Top of INPUT DATA

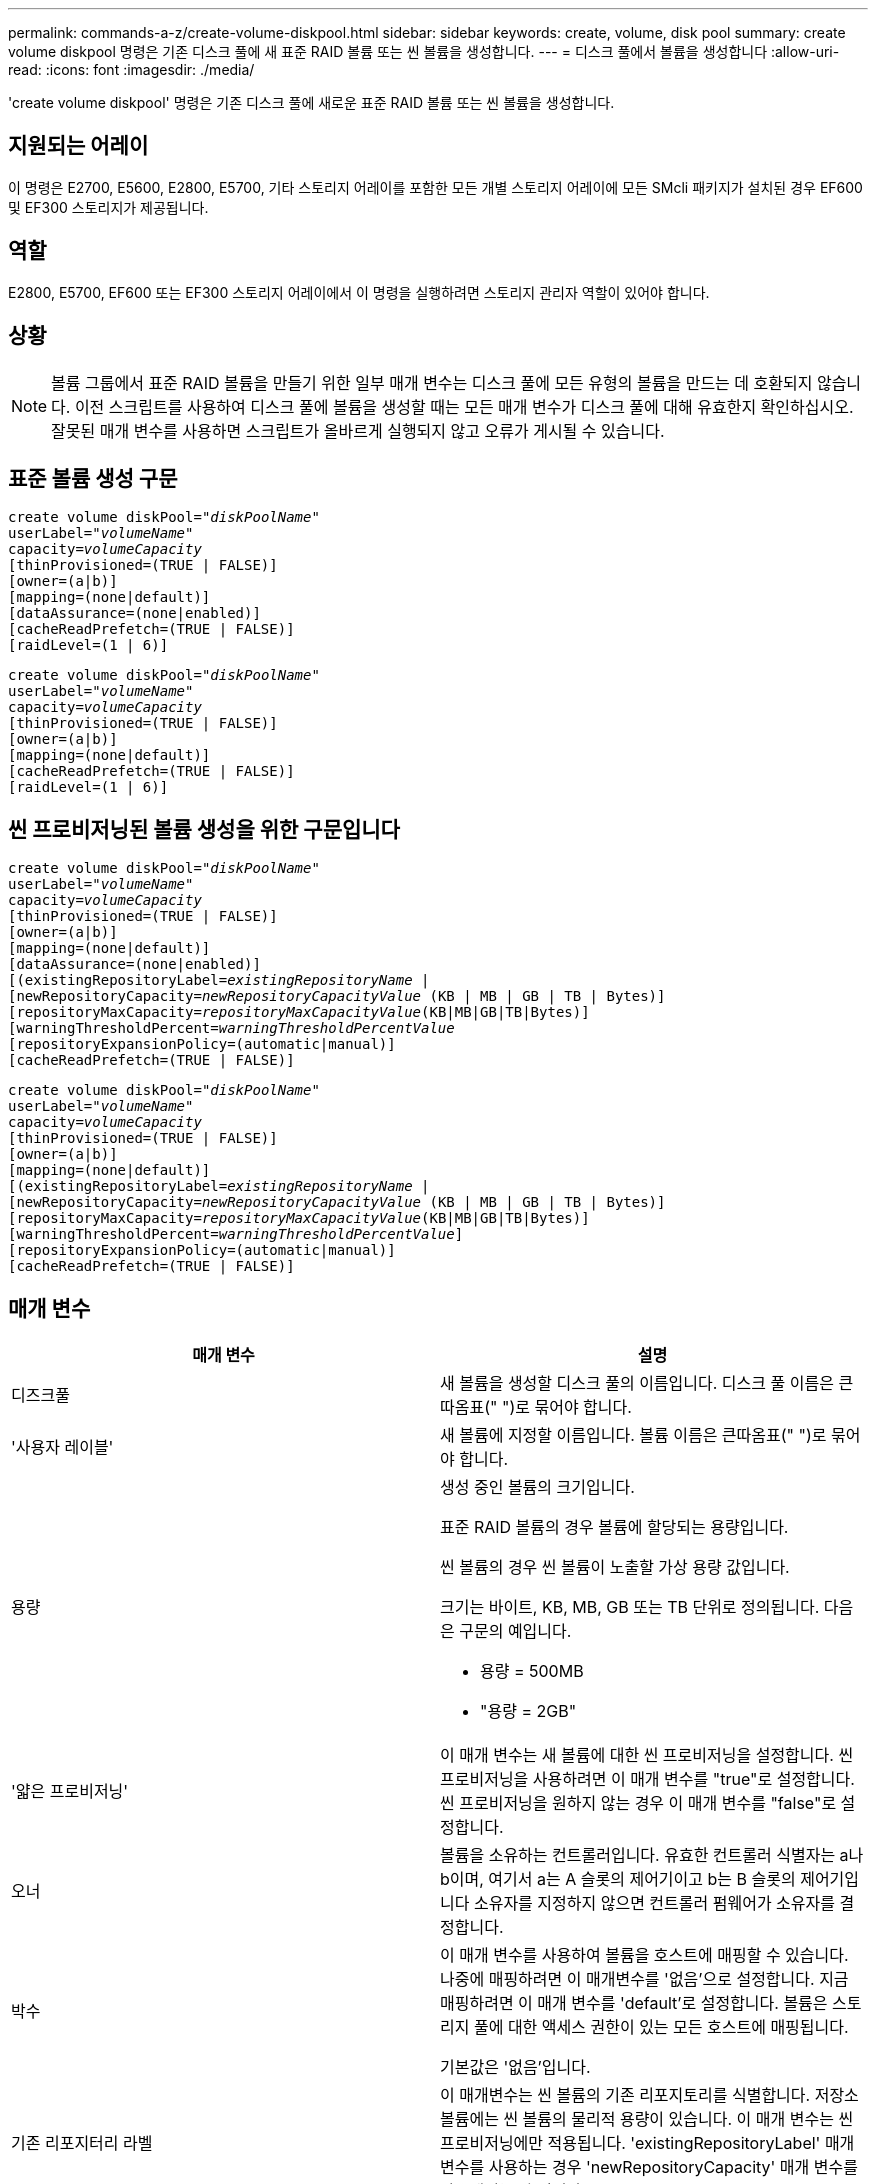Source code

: ---
permalink: commands-a-z/create-volume-diskpool.html 
sidebar: sidebar 
keywords: create, volume, disk pool 
summary: create volume diskpool 명령은 기존 디스크 풀에 새 표준 RAID 볼륨 또는 씬 볼륨을 생성합니다. 
---
= 디스크 풀에서 볼륨을 생성합니다
:allow-uri-read: 
:icons: font
:imagesdir: ./media/


[role="lead"]
'create volume diskpool' 명령은 기존 디스크 풀에 새로운 표준 RAID 볼륨 또는 씬 볼륨을 생성합니다.



== 지원되는 어레이

이 명령은 E2700, E5600, E2800, E5700, 기타 스토리지 어레이를 포함한 모든 개별 스토리지 어레이에 모든 SMcli 패키지가 설치된 경우 EF600 및 EF300 스토리지가 제공됩니다.



== 역할

E2800, E5700, EF600 또는 EF300 스토리지 어레이에서 이 명령을 실행하려면 스토리지 관리자 역할이 있어야 합니다.



== 상황

[NOTE]
====
볼륨 그룹에서 표준 RAID 볼륨을 만들기 위한 일부 매개 변수는 디스크 풀에 모든 유형의 볼륨을 만드는 데 호환되지 않습니다. 이전 스크립트를 사용하여 디스크 풀에 볼륨을 생성할 때는 모든 매개 변수가 디스크 풀에 대해 유효한지 확인하십시오. 잘못된 매개 변수를 사용하면 스크립트가 올바르게 실행되지 않고 오류가 게시될 수 있습니다.

====


== 표준 볼륨 생성 구문

[listing, subs="+macros"]
----
create volume diskPool=pass:quotes[_"diskPoolName"_
userLabel="_volumeName_"
capacity=_volumeCapacity_]
[thinProvisioned=(TRUE | FALSE)]
[owner=(a|b)]
[mapping=(none|default)]
[dataAssurance=(none|enabled)]
[cacheReadPrefetch=(TRUE | FALSE)]
[raidLevel=(1 | 6)]
----
[listing, subs="+macros"]
----
create volume diskPool=pass:quotes[_"diskPoolName"_
userLabel="_volumeName_"
capacity=_volumeCapacity_]
[thinProvisioned=(TRUE | FALSE)]
[owner=(a|b)]
[mapping=(none|default)]
[cacheReadPrefetch=(TRUE | FALSE)]
[raidLevel=(1 | 6)]
----


== 씬 프로비저닝된 볼륨 생성을 위한 구문입니다

[listing, subs="+macros"]
----
create volume diskPool=pass:quotes[_"diskPoolName"_
userLabel="_volumeName_"
capacity=_volumeCapacity_]
[thinProvisioned=(TRUE | FALSE)]
[owner=(a|b)]
[mapping=(none|default)]
[dataAssurance=(none|enabled)]
[(existingRepositoryLabel=pass:quotes[_existingRepositoryName_] |
[newRepositoryCapacity=pass:quotes[_newRepositoryCapacityValue_] (KB | MB | GB | TB | Bytes)]
[repositoryMaxCapacity=pass:quotes[_repositoryMaxCapacityValue_](KB|MB|GB|TB|Bytes)]
[warningThresholdPercent=pass:quotes[_warningThresholdPercentValue_]
[repositoryExpansionPolicy=(automatic|manual)]
[cacheReadPrefetch=(TRUE | FALSE)]
----
[listing, subs="+macros"]
----
create volume diskPool=pass:quotes[_"diskPoolName"_
userLabel="_volumeName_"
capacity=_volumeCapacity_]
[thinProvisioned=(TRUE | FALSE)]
[owner=(a|b)]
[mapping=(none|default)]
[(existingRepositoryLabel=pass:quotes[_existingRepositoryName_] |
[newRepositoryCapacity=pass:quotes[_newRepositoryCapacityValue_] (KB | MB | GB | TB | Bytes)]
[repositoryMaxCapacity=pass:quotes[_repositoryMaxCapacityValue_](KB|MB|GB|TB|Bytes)]
[warningThresholdPercent=pass:quotes[_warningThresholdPercentValue_]]
[repositoryExpansionPolicy=(automatic|manual)]
[cacheReadPrefetch=(TRUE | FALSE)]
----


== 매개 변수

|===
| 매개 변수 | 설명 


 a| 
디즈크풀
 a| 
새 볼륨을 생성할 디스크 풀의 이름입니다. 디스크 풀 이름은 큰따옴표(" ")로 묶어야 합니다.



 a| 
'사용자 레이블'
 a| 
새 볼륨에 지정할 이름입니다. 볼륨 이름은 큰따옴표(" ")로 묶어야 합니다.



 a| 
용량
 a| 
생성 중인 볼륨의 크기입니다.

표준 RAID 볼륨의 경우 볼륨에 할당되는 용량입니다.

씬 볼륨의 경우 씬 볼륨이 노출할 가상 용량 값입니다.

크기는 바이트, KB, MB, GB 또는 TB 단위로 정의됩니다. 다음은 구문의 예입니다.

* 용량 = 500MB
* "용량 = 2GB"




 a| 
'얇은 프로비저닝'
 a| 
이 매개 변수는 새 볼륨에 대한 씬 프로비저닝을 설정합니다. 씬 프로비저닝을 사용하려면 이 매개 변수를 "true"로 설정합니다. 씬 프로비저닝을 원하지 않는 경우 이 매개 변수를 "false"로 설정합니다.



 a| 
오너
 a| 
볼륨을 소유하는 컨트롤러입니다. 유효한 컨트롤러 식별자는 a나 b이며, 여기서 a는 A 슬롯의 제어기이고 b는 B 슬롯의 제어기입니다 소유자를 지정하지 않으면 컨트롤러 펌웨어가 소유자를 결정합니다.



 a| 
박수
 a| 
이 매개 변수를 사용하여 볼륨을 호스트에 매핑할 수 있습니다. 나중에 매핑하려면 이 매개변수를 '없음'으로 설정합니다. 지금 매핑하려면 이 매개 변수를 'default'로 설정합니다. 볼륨은 스토리지 풀에 대한 액세스 권한이 있는 모든 호스트에 매핑됩니다.

기본값은 '없음'입니다.



 a| 
기존 리포지터리 라벨
 a| 
이 매개변수는 씬 볼륨의 기존 리포지토리를 식별합니다. 저장소 볼륨에는 씬 볼륨의 물리적 용량이 있습니다. 이 매개 변수는 씬 프로비저닝에만 적용됩니다. 'existingRepositoryLabel' 매개 변수를 사용하는 경우 'newRepositoryCapacity' 매개 변수를 사용해서는 안 됩니다.



 a| 
'newRepositoryCapacity'
 a| 
이 매개변수는 씬 볼륨에 대한 새 리포지토리를 생성합니다. 저장소 볼륨에는 씬 볼륨의 물리적 용량이 있습니다. 이 매개변수는 'thinProvisioned' 매개 변수의 값을 'true'로 설정한 경우에만 사용합니다.

크기는 'MB', 'GB' 또는 'TB' 단위로 정의됩니다. 다음은 구문의 예입니다.

* 용량 = 500MB
* "용량 = 2GB"


기본값은 가상 용량의 50%입니다.



 a| 
재량 최대 용량
 a| 
이 매개 변수는 씬 볼륨의 리포지토리에 대한 최대 용량을 정의합니다. 이 매개변수는 'thinProvisioned' 매개 변수의 값을 'true'로 설정한 경우에만 사용합니다.

크기는 'MB', 'GB' 또는 'TB' 단위로 정의됩니다. 다음은 구문의 예입니다.

* 용량 = 500MB
* "용량 = 2GB"




 a| 
"warningThresholdPercent"를 참조하십시오
 a| 
씬 볼륨이 거의 꽉 찼다는 경고 메시지가 표시되는 씬 볼륨 용량의 비율입니다. 정수 값을 사용합니다. 예를 들어 값이 70이면 70%를 의미합니다.

유효한 값은 1에서 100 사이의 값입니다.

이 매개 변수를 100으로 설정하면 경고 경고가 비활성화됩니다.



 a| 
재확대정책
 a| 
이 매개변수는 확장 정책을 자동 또는 수동 으로 설정합니다. 정책을 '자동'에서 '수동'으로 변경하면 최대 용량 값(할당량)이 저장소 볼륨의 물리적 용량으로 변경됩니다.



 a| 
"cacheReadPrefetch"
 a| 
캐시 읽기 프리페치를 설정하거나 해제하는 설정입니다. 캐시 읽기 프리페치를 해제하려면 이 매개 변수를 "false"로 설정합니다. 캐시 읽기 프리페치를 설정하려면 이 매개 변수를 "true"로 설정합니다.



 a| 
레이드레벨
 a| 
디스크 풀에서 생성되는 볼륨의 RAID 레벨을 설정합니다. RAID1을 지정하려면 1로 설정합니다. RAID6를 지정하려면 6으로 설정합니다. RAID 레벨이 설정되지 않은 경우 기본적으로 디스크 풀에 RAID6가 사용됩니다.

|===


== 참고

각 볼륨 이름은 고유해야 합니다. 사용자 레이블에는 영숫자, 밑줄(_), 하이픈(-) 및 파운드(#)를 조합하여 사용할 수 있습니다. 사용자 레이블은 최대 30자까지 가능합니다.

씬 볼륨의 경우 'capacity' 매개변수는 볼륨의 가상 용량을 지정하고 'RepositoryCapacity' 매개변수는 리포지토리 볼륨으로 생성된 볼륨의 용량을 지정합니다. 새 볼륨을 생성하는 대신 기존의 미사용 저장소 볼륨을 지정하려면 "existingRepositoryLabel" 매개 변수를 사용합니다.

씬 볼륨을 생성할 때 최상의 결과를 얻으려면 저장소 볼륨이 이미 존재하거나 이미 존재하는 디스크 풀에 생성되어야 합니다. 씬 볼륨을 생성할 때 선택적 매개 변수 중 일부를 지정하지 않으면 스토리지 관리 소프트웨어가 저장소 볼륨 생성을 시도합니다. 가장 적합한 대상 볼륨은 이미 존재하고 크기 요구 사항 내에 있는 저장소 볼륨입니다. 다음으로 가장 적합한 대상 볼륨은 디스크 풀 사용 가능 범위에서 생성되는 새 저장소 볼륨입니다.

씬 볼륨의 저장소 볼륨은 볼륨 그룹에서 생성할 수 없습니다.



== 데이터 무결성 관리

DA(Data Assurance) 기능은 전체 스토리지 시스템에서 데이터 무결성을 향상시킵니다. DA를 사용하면 호스트와 드라이브 간에 데이터가 이동할 때 발생할 수 있는 오류를 스토리지 시스템에서 확인할 수 있습니다. 이 기능을 활성화하면 스토리지 배열은 볼륨의 각 데이터 블록에 오류 검사 코드(순환 중복 검사 또는 CRC라고도 함)를 추가합니다. 데이터 블록이 이동된 후 스토리지 배열은 이러한 CRC 코드를 사용하여 전송 중에 오류가 발생했는지 확인합니다. 잠재적으로 손상된 데이터는 디스크에 기록되거나 호스트에 반환되지 않습니다.

DA 기능을 사용하려면 DA를 지원하는 드라이브만 포함된 풀 또는 볼륨 그룹으로 시작하십시오. 그런 다음 DA 가능 볼륨을 생성합니다. 마지막으로 DA를 지원하는 I/O 인터페이스를 사용하여 이러한 DA 지원 볼륨을 호스트에 매핑합니다. DA를 지원하는 I/O 인터페이스로는 InfiniBand를 통한 파이버 채널, SAS 및 iSER(RDMA/IB용 iSCSI 확장) 등이 있습니다. DA는 이더넷을 통한 iSCSI 또는 InfiniBand를 통한 SRP에서 지원되지 않습니다.

[NOTE]
====
모든 드라이브가 DA를 지원할 수 있는 경우, DATaAssurance 매개 변수를 "enabled"로 설정한 다음 특정 작업에 DA를 사용할 수 있습니다. 예를 들어, DA 지원 드라이브를 포함하는 볼륨 그룹을 생성한 다음 해당 볼륨 그룹 내에서 DA 지원 볼륨을 생성할 수 있습니다. DA 지원 볼륨을 사용하는 다른 작업에는 DA 기능을 지원하는 옵션이 있습니다.

====
"aAssurance" 매개 변수를 "Enabled"로 설정하면 볼륨 후보에 대한 데이터 보증 가능 드라이브만 고려되며, 그렇지 않으면 데이터 보증 가능 드라이브와 비 데이터 보증 가능 드라이브가 모두 고려됩니다. 데이터 보증 드라이브만 사용할 수 있는 경우 활성화된 데이터 보증 드라이브를 사용하여 새 볼륨이 생성됩니다.



== 최소 펌웨어 레벨입니다

7.83

8.70은 '_raidLevel_' 매개변수를 추가합니다.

Bottom of INPUT DATA

- YOUR TASK -
Using only the data above, copy out the lines that include the word "지정하려면".

- YOUR RESPONSE -
디스크 풀에서 생성되는 볼륨의 RAID 레벨을 설정합니다. RAID1을 지정하려면 1로 설정합니다. RAID6를 지정하려면 6으로 설정합니다. RAID 레벨이 설정되지 않은 경우 기본적으로 디스크 풀에 RAID6가 사용됩니다.
씬 볼륨의 경우 'capacity' 매개변수는 볼륨의 가상 용량을 지정하고 'RepositoryCapacity' 매개변수는 리포지토리 볼륨으로 생성된 볼륨의 용량을 지정합니다. 새 볼륨을 생성하는 대신 기존의 미사용 저장소 볼륨을 지정하려면 "existingRepositoryLabel" 매개 변수를 사용합니다.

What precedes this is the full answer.